### [Work required]
In the congressional debate text, what would Mr. Forsyth not vote for until a monument was erected over the body of Washington?

Mr. WRIGHT dwelt upon the impropriety there would be in giving on such an occasion credence to the opinion of a person under André's circumstances-a man who could be a spy.

Col. Tallmadge again rose, and stated more circumstantially what had been related to him by Major André. The Major, he said, told him that the captors took him into the bushes and drew off his boots in the act of plundering him, and there, between his stockings and feet, they found the papers-that they asked him what he would give them to let him go-that he offered them his watch and money, and promised them a considerable sum besides-but that the difficulty was, in his not being able to secure it to them; for they had no idea of trusting to his honour. They reasoned a while upon the matter, and on the whole, concluded that it was best to bring him to the American army. Col. Tallmadge declared that André was above all falsehood or duplicity; and felt ready to die with shame, at being in such a mean disguise-nay, begged for a military cloak to cover him.

Mr. Forsyth, wished the report to lie on the table, in order to have the matter examined.

MR. PICKERING said, the information was perfectly new to him, but he perfectly believed it. As to Gen. Washington's life being in danger, that was out of the question, for he was at the time at Newport.

MR. ROBERTSON would not believe one word of the statement of Major André.

MR. SHARP was against the report being laid upon the table; and that motion was negatived.

After some further conversation, the motion of Mr. Wright for recommitment was negatived, and the report was agreed to.

PAINTINGS OF COLONEL TRUMBULL.

January 27, 1817.

The bill to authorize the President of the United States to employ Colonel Trumbull to compose and execute four paintings of the principal events of the revolutionary contest, to be placed in the capitol, was again read, and the question being put, that it be adopted by the house, a debate upon it arose, which occupied the house for a great part of the day.

Mr. Ross opposed it-he could not perceive the use or necessity there was for employing artists to embellish the capitol with paintings, at an expense which knew no limits and he desired to have the question taken by yeas and nays, which was agreed to.

Mr. FORSYTH Opposed the resolution, and said, that though he had the most perfect confidence in the professional skill of Mr. Trumbull, he was not equally confident that the feelings of that gentleman were such as he should approve. Neither was he clearly of opinion that government ought to become a patron and encourager of the fine arts. Besides, he would never vote to decorate, at a great expense, the capitol with paintings, till there was a monument erected over the body of Washington. He intimated moreover, that he should be glad to hear what the events of the war were, which were to be the subjects of Mr. Trumbull's pencil.

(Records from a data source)
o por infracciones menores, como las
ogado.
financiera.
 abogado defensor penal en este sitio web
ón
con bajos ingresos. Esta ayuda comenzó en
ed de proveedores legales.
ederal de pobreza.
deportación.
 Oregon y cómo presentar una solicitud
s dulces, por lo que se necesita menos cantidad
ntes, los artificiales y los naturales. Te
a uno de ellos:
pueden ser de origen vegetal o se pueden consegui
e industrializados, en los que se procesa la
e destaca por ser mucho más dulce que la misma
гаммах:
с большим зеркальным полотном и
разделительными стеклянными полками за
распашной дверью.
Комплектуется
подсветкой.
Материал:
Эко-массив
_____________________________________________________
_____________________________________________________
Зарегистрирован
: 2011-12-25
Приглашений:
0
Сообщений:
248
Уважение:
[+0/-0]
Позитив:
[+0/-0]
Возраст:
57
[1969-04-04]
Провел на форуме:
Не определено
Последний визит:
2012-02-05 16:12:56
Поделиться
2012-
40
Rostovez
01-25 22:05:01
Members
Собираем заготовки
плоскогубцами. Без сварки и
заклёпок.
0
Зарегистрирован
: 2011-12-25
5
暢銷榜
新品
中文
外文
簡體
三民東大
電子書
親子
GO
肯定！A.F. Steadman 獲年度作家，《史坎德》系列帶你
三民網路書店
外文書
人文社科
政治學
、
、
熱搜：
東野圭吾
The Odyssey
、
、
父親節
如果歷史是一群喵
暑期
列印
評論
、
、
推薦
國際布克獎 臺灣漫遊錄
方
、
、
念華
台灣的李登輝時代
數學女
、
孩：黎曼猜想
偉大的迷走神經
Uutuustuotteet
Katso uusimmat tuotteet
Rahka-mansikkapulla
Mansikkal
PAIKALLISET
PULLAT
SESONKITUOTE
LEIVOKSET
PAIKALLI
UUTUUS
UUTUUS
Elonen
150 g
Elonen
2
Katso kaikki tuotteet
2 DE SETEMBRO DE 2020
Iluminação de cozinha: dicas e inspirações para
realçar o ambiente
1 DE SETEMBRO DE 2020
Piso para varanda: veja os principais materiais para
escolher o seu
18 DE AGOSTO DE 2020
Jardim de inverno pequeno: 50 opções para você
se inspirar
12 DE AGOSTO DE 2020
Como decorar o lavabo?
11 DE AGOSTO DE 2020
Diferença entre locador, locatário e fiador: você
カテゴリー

### [Solution]
Decorating the capitol with paintings at a great expense.